Data for review:
------------

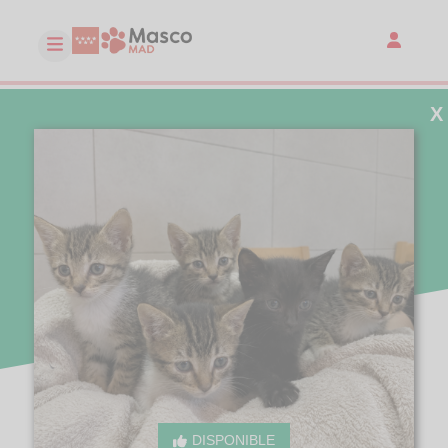
X
DISPONIBLE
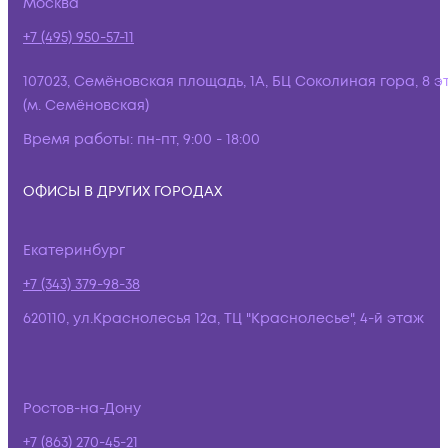
Москва
+7 (495) 950-57-11
107023, Семёновская площадь, 1А, БЦ Соколиная гора, 8 э
(м. Семёновская)
Время работы:
пн-пт, 9:00 - 18:00
ОФИСЫ В ДРУГИХ ГОРОДАХ
Екатеринбург
+7 (343) 379-98-38
620110, ул.Краснолесья 12а, ТЦ "Краснолесье", 4-й этаж
Ростов-на-Дону
+7 (863) 270-45-21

------------

Exercise directions: The material above must be reproduced line for line, with the images omitted.

Answer box:
X
DISPONIBLE
Москва
+7 (495) 950-57-11
107023, Семёновская площадь, 1А, БЦ Соколиная гора, 8 э
(м. Семёновская)
Время работы:
пн-пт, 9:00 - 18:00
ОФИСЫ В ДРУГИХ ГОРОДАХ
Екатеринбург
+7 (343) 379-98-38
620110, ул.Краснолесья 12а, ТЦ "Краснолесье", 4-й этаж
Ростов-на-Дону
+7 (863) 270-45-21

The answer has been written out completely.